Greek lawmakers are set to vote on the 2011 budget draft in the early hours of Thursday amid ongoing strikes and protests by labor unions over painful austerity measures and structural reforms introduced to tackle a severe economic crisis.

The budget bill introduces a new string of austerity policies, such as further cutbacks on salaries of civil servants, a new freeze on pensions and tax hikes, along with measures to fight tax evasion.

The aim is to further reduce state expenses and increase revenues in 2011 in order to slash budget deficit from the current 9.4 percent of GDP to 7.4 percent by 2012 and less than three percent over a three-year period.

In late 2009 the deficit reached an estimated 15.4 percent of GDP, triggering a crisis which brought Greek to the brink of default this spring and fueled anxiety about the future of the euro zone.

The European Union and the International Monetary Fund activated a new safety net mechanism in May to support Greece with a multi-billion package in exchange for hash austerity and reform measures.

The Greek socialist government insists that they are fundamental to lead the country out of the crisis. Main opposition parties, labor unions and citizens on the other hand still object to this formula to put the economy in order and return to growth, suggesting alternative strategies that are less harsh on the average Greek household. The government argues that there is no time for mild solutions.

Despite criticism, the Greek parliament is expected to approve the budget bill, since the ruling PASOK party holds a majority with 156 seats in the 300-member strong parliament.

"The government regards all this discussion as oxygen. We take into account all opinions expressed, but we do not accept ultimatums," said government spokesman George Petalotis on Wednesday, when asked to comment on doubts raised publicly by deputies of PASOK.

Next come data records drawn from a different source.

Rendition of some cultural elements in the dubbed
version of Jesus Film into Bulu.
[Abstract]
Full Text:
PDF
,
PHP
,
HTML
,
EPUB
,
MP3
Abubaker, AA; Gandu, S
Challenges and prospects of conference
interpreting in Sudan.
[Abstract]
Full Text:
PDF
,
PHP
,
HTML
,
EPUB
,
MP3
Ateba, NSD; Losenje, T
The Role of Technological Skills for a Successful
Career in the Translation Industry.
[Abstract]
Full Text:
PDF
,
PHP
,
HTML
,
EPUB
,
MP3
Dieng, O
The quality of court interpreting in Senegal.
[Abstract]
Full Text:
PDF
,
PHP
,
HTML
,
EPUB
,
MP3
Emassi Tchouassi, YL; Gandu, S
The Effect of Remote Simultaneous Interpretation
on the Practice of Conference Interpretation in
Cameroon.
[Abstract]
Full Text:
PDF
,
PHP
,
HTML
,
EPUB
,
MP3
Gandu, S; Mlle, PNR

Petalotis also commented on the latest warning by credit rating agency Fitch that it could further downgrade the credit rating of Greece to junk status due to uncertainty about the outcome of efforts to tackle the crisis.

"Greek bonds are not junk. We do not accept that," he stressed.

Members of the two umbrella unions of private and public sectors, GSEE and ADEDY, as well as members of Left political parties, took to the streets once again on Wednesday.

"We resist. We will fight on to victory," chanted demonstrators in front of the parliament building, as a unionist waved a Greek flag with the message "For Sale" written on.